Dieser Konflikt weist Parallelen zum zionistischen Völkermord auf, der sich zeitgleich im Gazastreifen vollzieht – sowohl hinsichtlich des internationalen Schweigens und der Unterstützer als auch des Einsatzes brutalster Gewalt gegen ein Volk, das sich immer wieder für seine eigene Befreiung erhoben hat.
Der Bürgerkrieg scheint kein Ende zu nehmen und droht, sich auf andere Gebiete in der ohnehin instabilen Region auszubreiten. Angeheizt wird er durch Geld und Waffen verschiedener imperialistischer Unterstützer. Denn der Albtraum, der sich im Sudan entfaltet, hat ganz konkrete Schuldige.
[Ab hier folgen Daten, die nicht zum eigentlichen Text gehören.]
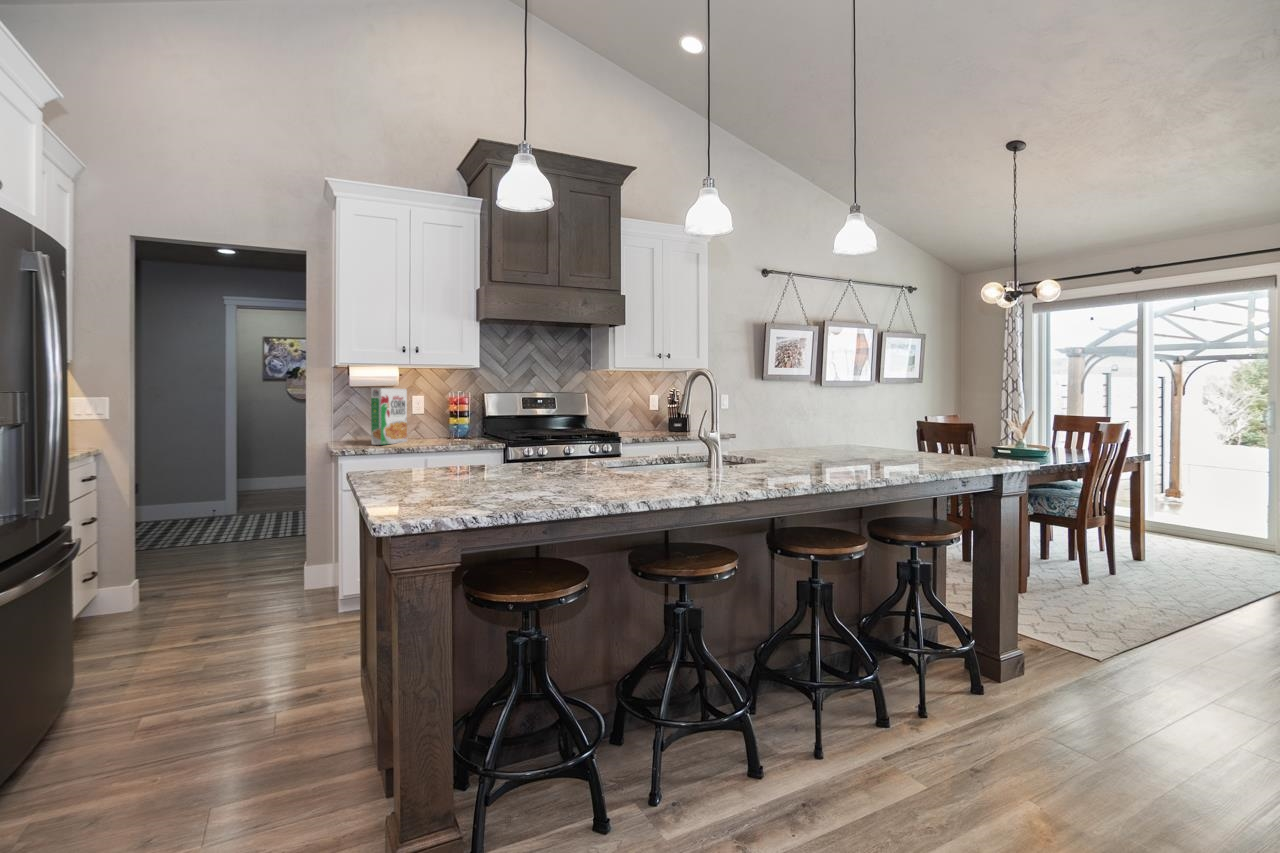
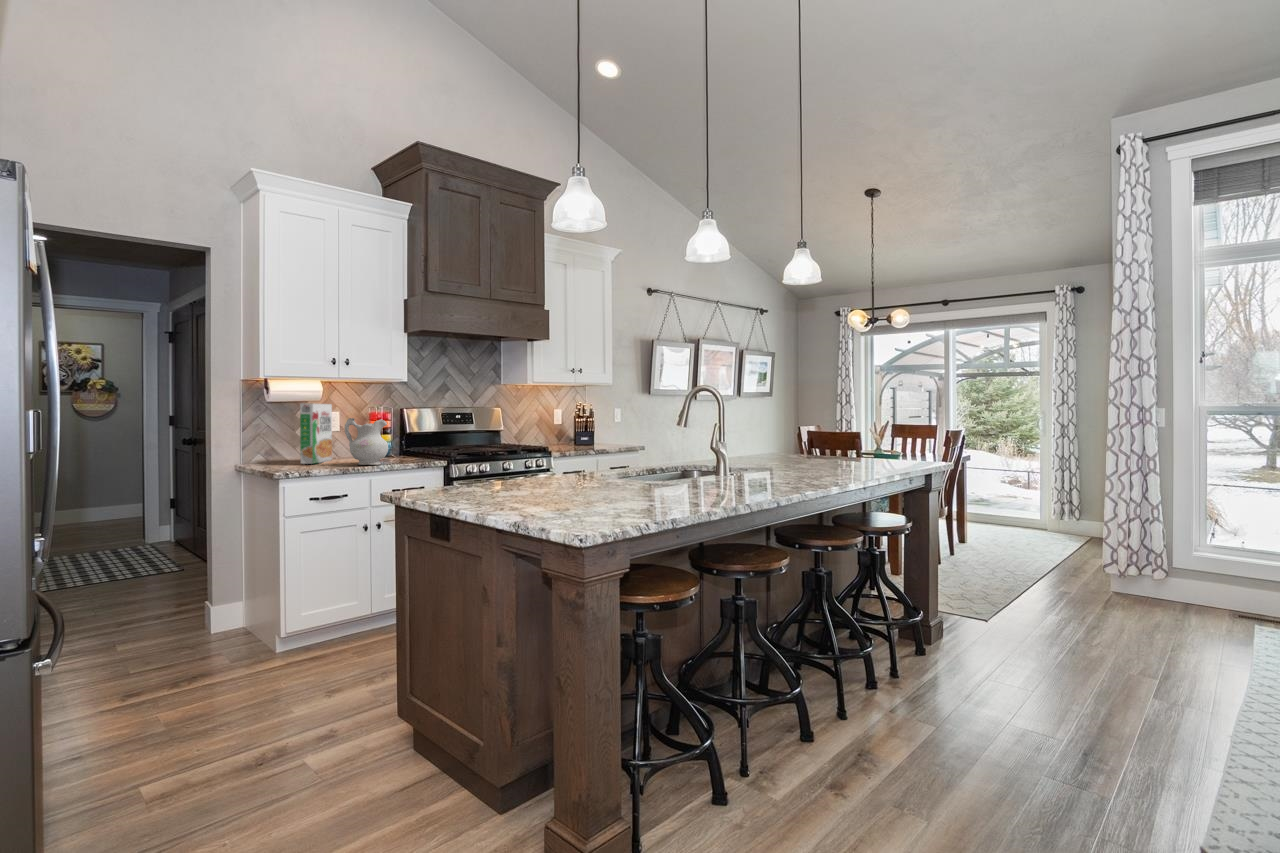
ceramic pitcher: none [406,402,446,448] -> present [345,418,388,465]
Wer kämpft in diesem Bürgerkrieg?
Am 15. April 2023 kam es zu den ersten Gefechten des derzeitigen dritten sudanesischen Bürgerkriegs. Auslöser war diesmal die Konfrontation zwischen den beiden Machthabern des Landes, die sich seit 2019 die Herrschaft teilen: Abdel Fattah al-Burhan, Chef der sudanesischen Armee und faktisches Staatsoberhaupt, und Mohamed Hamdan Dagalo, bekannt als Hemedti, Anführer der RSF.
Als im Dezember 2018 die sudanesische Revolution gegen al-Baschir, der 30 Jahre lang geherrscht hatte, ausgebrochen war, waren al-Burhan und Hemedti noch zwei Stützen von dessen Regime. Damals verhielten sie sich wie Ratten auf einem sinkenden Schiff: Sie versuchten, die Bevölkerung mit oberflächlichen Versprechungen zu besänftigen, um den Machterhalt zu sichern. Beide führten schließlich den Putsch vom 11. April an, der al-Baschir stürzte.
Und beide agierten nach diesem Putsch gemeinsam, um die sudanesischen Revolution niederzuschlagen, etwa beim Massaker von Khartum am 3. Juni 2019, bei dem über hundert Demonstranten getötet wurden, oder beim Putschversuch vom 25. Oktober 2021, der Millionen von Demonstranten auf die Straße brachte.
Seit al-Baschirs Sturz haben beide versucht, die alleinige Macht im Sudan zu erlangen. Jeder von ihnen umwarb verschiedene imperialistische Mächte und wurde von ihnen umworben.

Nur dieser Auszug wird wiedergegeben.